--- SOURCE EXCERPT ---
####

Business School

Business School Evolves to Meet the Climate Crisis

October 7, 2020  • Ideas Worth Teaching

From the “climate strikes” of recent years to imagery of orange skies from wildfires in the Western United States, momentum for action on climate change has been building as perhaps never before. But what does taking action mean, in practice? For businesses, it can require looking at their enterprise through an entirely new lens, through which everything from floorplans to marketing looks very different.

In this new lens, John Byrd, Senior Instructor at the University of Colorado Denver Business School, also sees tremendous opportunities for meaningful work. In 2019, Byrd was honored with an Aspen Institute Ideas Worth Teaching Award for his course, “Business and Global Climate Change.” The course challenges students to see themselves as a newly-hired sustainability professional at a business whose leader is unsure of sustainability even as she sees her bottom line suffering due to climate change. We spoke with John about the changing market for sustainability talent in business, whether today’s big climate moves by companies go far enough, and much more. 

Climate change was not a common topic for an MBA course when you first offered your course, Business and Global Climate Change, in the fall of 2010. How has the business education landscape changed since then and what have been the drivers?

####

--- RECORDED INFORMATION ---

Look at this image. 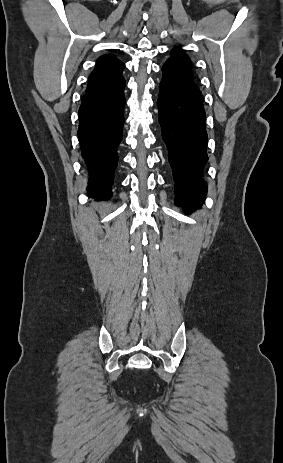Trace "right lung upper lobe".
<instances>
[{"mask_svg": "<svg viewBox=\"0 0 283 463\" xmlns=\"http://www.w3.org/2000/svg\"><path fill=\"white\" fill-rule=\"evenodd\" d=\"M124 67V63L113 55L100 57L96 62L95 69L89 76L87 90L96 88L118 78L121 76Z\"/></svg>", "mask_w": 283, "mask_h": 463, "instance_id": "1", "label": "right lung upper lobe"}]
</instances>
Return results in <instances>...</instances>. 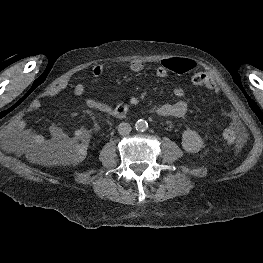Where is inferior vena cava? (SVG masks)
Returning <instances> with one entry per match:
<instances>
[{
    "label": "inferior vena cava",
    "instance_id": "1",
    "mask_svg": "<svg viewBox=\"0 0 263 263\" xmlns=\"http://www.w3.org/2000/svg\"><path fill=\"white\" fill-rule=\"evenodd\" d=\"M118 132L121 135H128L131 132V126L129 123L122 122L118 125Z\"/></svg>",
    "mask_w": 263,
    "mask_h": 263
}]
</instances>
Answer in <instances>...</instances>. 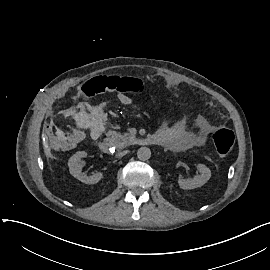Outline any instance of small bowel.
<instances>
[{
	"label": "small bowel",
	"mask_w": 270,
	"mask_h": 270,
	"mask_svg": "<svg viewBox=\"0 0 270 270\" xmlns=\"http://www.w3.org/2000/svg\"><path fill=\"white\" fill-rule=\"evenodd\" d=\"M162 79L173 93H178V81L171 76H162ZM118 101L123 105H129L132 99L128 95L119 94ZM209 132V123L205 118L199 117L196 119L193 128H189L184 122L166 123L158 128L156 134L165 148L180 152L202 145ZM46 139L54 145L56 150L69 151L76 146L80 138L76 134L64 137L60 128L51 127L46 132Z\"/></svg>",
	"instance_id": "1"
}]
</instances>
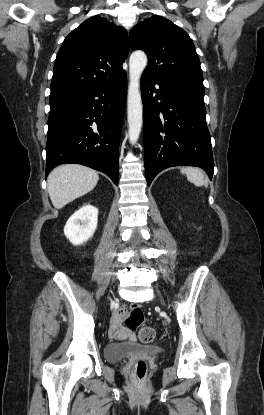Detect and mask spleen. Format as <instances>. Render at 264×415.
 <instances>
[{"label": "spleen", "instance_id": "3e777b00", "mask_svg": "<svg viewBox=\"0 0 264 415\" xmlns=\"http://www.w3.org/2000/svg\"><path fill=\"white\" fill-rule=\"evenodd\" d=\"M181 173L187 176V179L195 184L196 186H206L208 185L204 173L195 167H186L181 169Z\"/></svg>", "mask_w": 264, "mask_h": 415}]
</instances>
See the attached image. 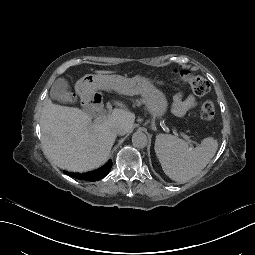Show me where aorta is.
I'll list each match as a JSON object with an SVG mask.
<instances>
[{"label": "aorta", "instance_id": "762f6f07", "mask_svg": "<svg viewBox=\"0 0 255 255\" xmlns=\"http://www.w3.org/2000/svg\"><path fill=\"white\" fill-rule=\"evenodd\" d=\"M148 142L147 136L145 133L141 131H137L132 136L133 146L136 148H144L146 147Z\"/></svg>", "mask_w": 255, "mask_h": 255}]
</instances>
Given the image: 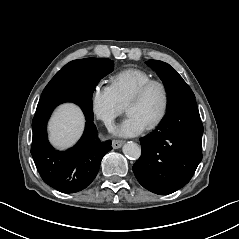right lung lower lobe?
<instances>
[{
	"mask_svg": "<svg viewBox=\"0 0 239 239\" xmlns=\"http://www.w3.org/2000/svg\"><path fill=\"white\" fill-rule=\"evenodd\" d=\"M64 102H74L86 117L85 131L80 141L68 151L55 150L47 139V121L54 108ZM31 154L43 181L62 193L85 189L95 178L102 157L112 149L111 141L101 142L93 123L92 95L72 90L41 100L32 121Z\"/></svg>",
	"mask_w": 239,
	"mask_h": 239,
	"instance_id": "1",
	"label": "right lung lower lobe"
}]
</instances>
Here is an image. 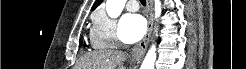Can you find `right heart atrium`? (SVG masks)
<instances>
[{
  "instance_id": "right-heart-atrium-1",
  "label": "right heart atrium",
  "mask_w": 246,
  "mask_h": 69,
  "mask_svg": "<svg viewBox=\"0 0 246 69\" xmlns=\"http://www.w3.org/2000/svg\"><path fill=\"white\" fill-rule=\"evenodd\" d=\"M91 40L95 48L113 47L118 43L117 22L102 9L93 17Z\"/></svg>"
}]
</instances>
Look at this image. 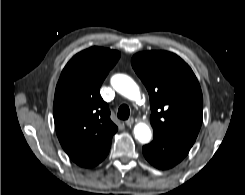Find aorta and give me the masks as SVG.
<instances>
[{
    "mask_svg": "<svg viewBox=\"0 0 245 195\" xmlns=\"http://www.w3.org/2000/svg\"><path fill=\"white\" fill-rule=\"evenodd\" d=\"M111 85L118 93L130 100L138 101L140 99V90L138 85L127 75H114L111 78ZM134 134L140 143H148L152 137L151 130L145 123H138L134 127Z\"/></svg>",
    "mask_w": 245,
    "mask_h": 195,
    "instance_id": "obj_1",
    "label": "aorta"
}]
</instances>
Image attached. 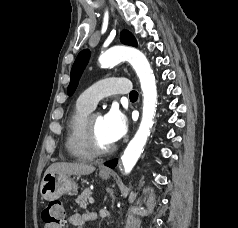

####

--- YOUR TASK ---
Reproduce word for word the stretch of the business school article from "Climate change was" through "been the drivers?". The rows were taken from a separate source and are unrelated to the business school article.

--- SOLUTION FOR THIS EXERCISE ---
Climate change was not a common topic for an MBA course when you first offered your course, Business and Global Climate Change, in the fall of 2010. How has the business education landscape changed since then and what have been the drivers?